TAREFA A REALIZAR
Transcreva, do trecho sobre o poema O canto do Guerreiro, a passagem que começa em "O poema se desenvolve" e termina em "um professor particular.".

TRECHO PARA LEITURA

..........

A segunda estrofe é aberta e descobrimos:

Valente na guerra,
Quem há, como eu sou?

É, portanto, um índio que o canta, e começa a exaltar a si mesmo, seus feitos, sua força e sua coragem.

Vemos, aqui, que tal índio é inserido no poema a fim de simbolizar os próprios valores que canta, exaltados, desta vez, pelo poeta.

Gonçalves Dias ensaiou diversas vezes a representação do índio como símbolo de orgulho nacional, sendo um dos responsáveis por introduzir em nossa literatura este passado que talvez fosse esquecido.

O canto do Guerreiro, pois, é um exemplo desta tentativa de estabelecer a cultura indígena como representativa da identidade brasileira.

O poema se desenvolve e vamos entrando em contato com diversos elementos desta cultura, como o boré, o maracá, as flechas… elementos do cotidiano nas matas também se nos vão apresentando, como a onça, as aves, os inimigos e as batalhas.

Por fim, quando o poema termina ficamos com a sensação de que sentimos um pouco da realidade daqueles que habitavam as matas brasileiras: uma realidade perigosa e desafiadora.

O canto do Guerreiro, assim, é um poema que ao mesmo tempo exalta a postura valente diante dessa realidade e glorifica o índio como símbolo de identidade nacional.

Sobre Gonçalves Dias

Gonçalves Dias nasceu em 10 de agosto de 1823, no Maranhão.

Filho de um comerciante português com uma mestiça, teve sua primeira educação ministrada por um professor particular.

Em 1838 saiu do Brasil a Portugal para dar continuidade a seus estudos, formando-se em Direito pela Universidade de Coimbra.

..........

ITENS DO CONJUNTO
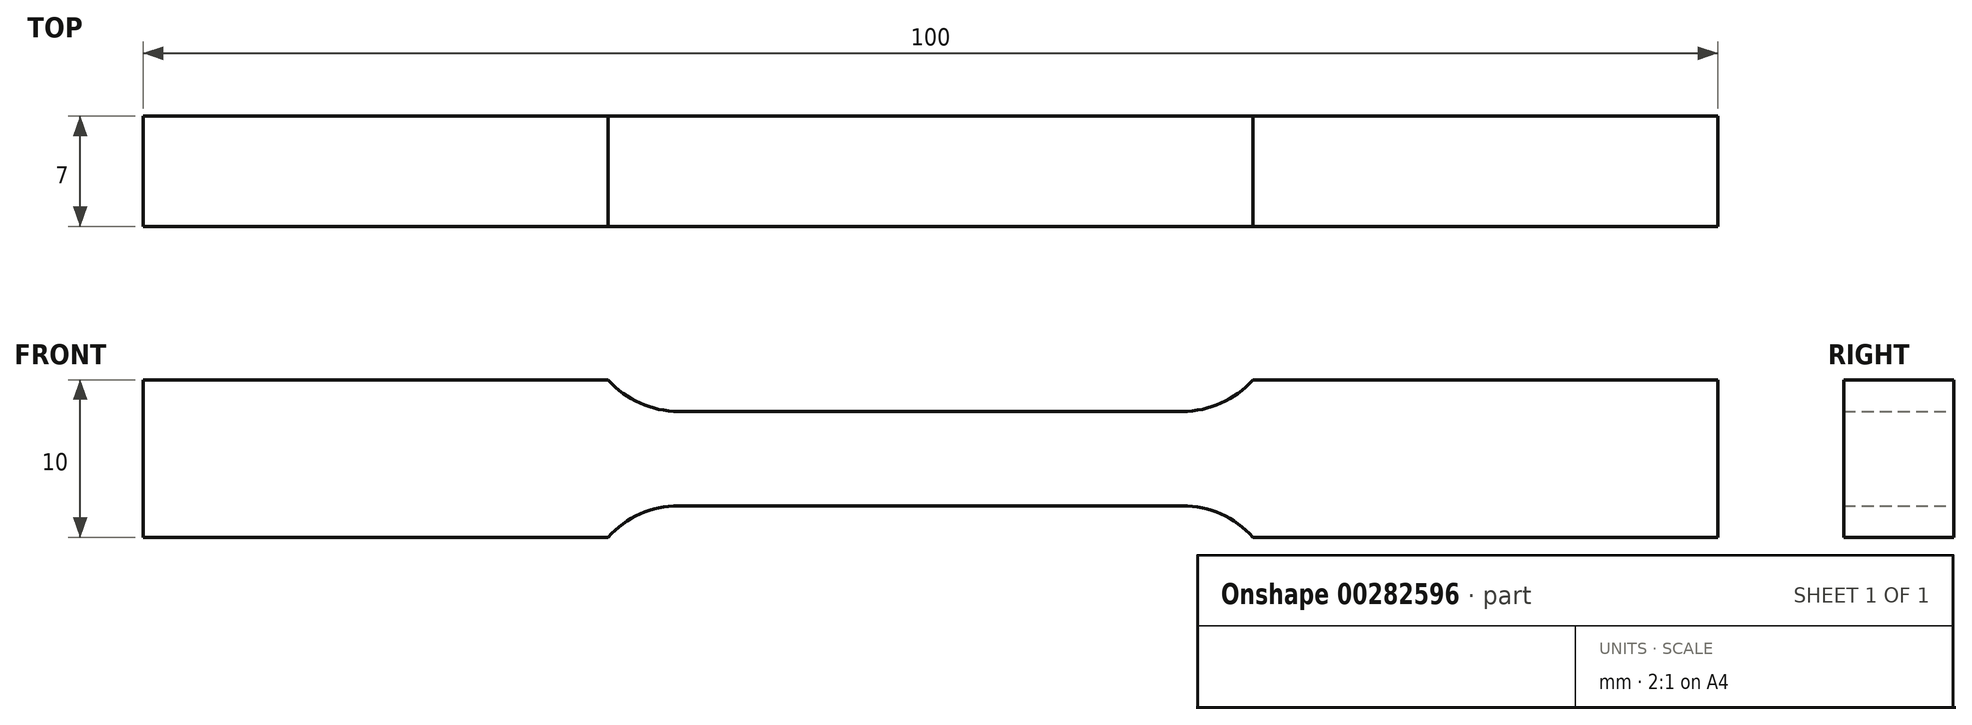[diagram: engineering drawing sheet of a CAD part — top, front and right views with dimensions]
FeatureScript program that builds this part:
annotation { "Feature Type Name" : "Feature", "Feature Type Description" : "" }
export const myFeature = defineFeature(function(context is Context, id is Id, definition is map)
    precondition{}
    {
        {
            var Q0;
            Q0=qCreatedBy(makeId("Front.planeOp"),FACE);
            var sketch = newSketch(context, id + "F0", { "sketchPlane" : qUnion([Q0])});
            skLineSegment(sketch, "E0", {"start": v(0, 3) * mm, "end": v(16, 3) * mm});
            skArc(sketch, "E1", {"start": v(16, 3) * mm, "mid": v(18.45, 3.52) * mm, "end": v(20.47, 5) * mm});
            skLineSegment(sketch, "E2", {"start": v(20.47, 5) * mm, "end": v(50, 5) * mm});
            skLineSegment(sketch, "E3.MirrorCS", {"start": v(0, -3) * mm, "end": v(16, -3) * mm});
            skLineSegment(sketch, "E4.MirrorCS", {"start": v(20.47, -5) * mm, "end": v(50, -5) * mm});
            skArc(sketch, "E5.MirrorCS", {"start": v(16, -3) * mm, "mid": v(18.45, -3.52) * mm, "end": v(20.47, -5) * mm});
            skLineSegment(sketch, "E6", {"start": v(50, 5) * mm, "end": v(50, -5) * mm});
            skLineSegment(sketch, "E7.MirrorCS", {"start": v(0, 3) * mm, "end": v(-16, 3) * mm});
            skArc(sketch, "E8.MirrorCS", {"start": v(-16, 3) * mm, "mid": v(-18.45, 3.52) * mm, "end": v(-20.47, 5) * mm});
            skLineSegment(sketch, "E9.MirrorCS", {"start": v(-20.47, 5) * mm, "end": v(-50, 5) * mm});
            skLineSegment(sketch, "E10.MirrorCS", {"start": v(0, -3) * mm, "end": v(-16, -3) * mm});
            skLineSegment(sketch, "E11.MirrorCS", {"start": v(-20.47, -5) * mm, "end": v(-50, -5) * mm});
            skLineSegment(sketch, "E12.MirrorCS", {"start": v(-50, 5) * mm, "end": v(-50, -5) * mm});
            skArc(sketch, "E13.MirrorCS", {"start": v(-16, -3) * mm, "mid": v(-18.45, -3.52) * mm, "end": v(-20.47, -5) * mm});
            skSolve(sketch);
        }
        {
            var Q0;
            Q0=makeQuery(id+"F0.imprint","IMPRINT",FACE,{"disambiguationData":[TD([[makeQuery(id+"F0.imprint","IMPRINT",EDGE,{"derivedFrom":sQuery(id+"F0.wireOp",EDGE,"E0")}),-1.0]])]});
            extrude(context, id + "F1", {"entities" : qUnion([Q0]), "endBound" : BoundingType.SYMMETRIC, "depth" : 7 * mm});
        }
    });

..........

RESULTADO DO EXERCÍCIO
O poema se desenvolve e vamos entrando em contato com diversos elementos desta cultura, como o boré, o maracá, as flechas… elementos do cotidiano nas matas também se nos vão apresentando, como a onça, as aves, os inimigos e as batalhas.

Por fim, quando o poema termina ficamos com a sensação de que sentimos um pouco da realidade daqueles que habitavam as matas brasileiras: uma realidade perigosa e desafiadora.

O canto do Guerreiro, assim, é um poema que ao mesmo tempo exalta a postura valente diante dessa realidade e glorifica o índio como símbolo de identidade nacional.

Sobre Gonçalves Dias

Gonçalves Dias nasceu em 10 de agosto de 1823, no Maranhão.

Filho de um comerciante português com uma mestiça, teve sua primeira educação ministrada por um professor particular.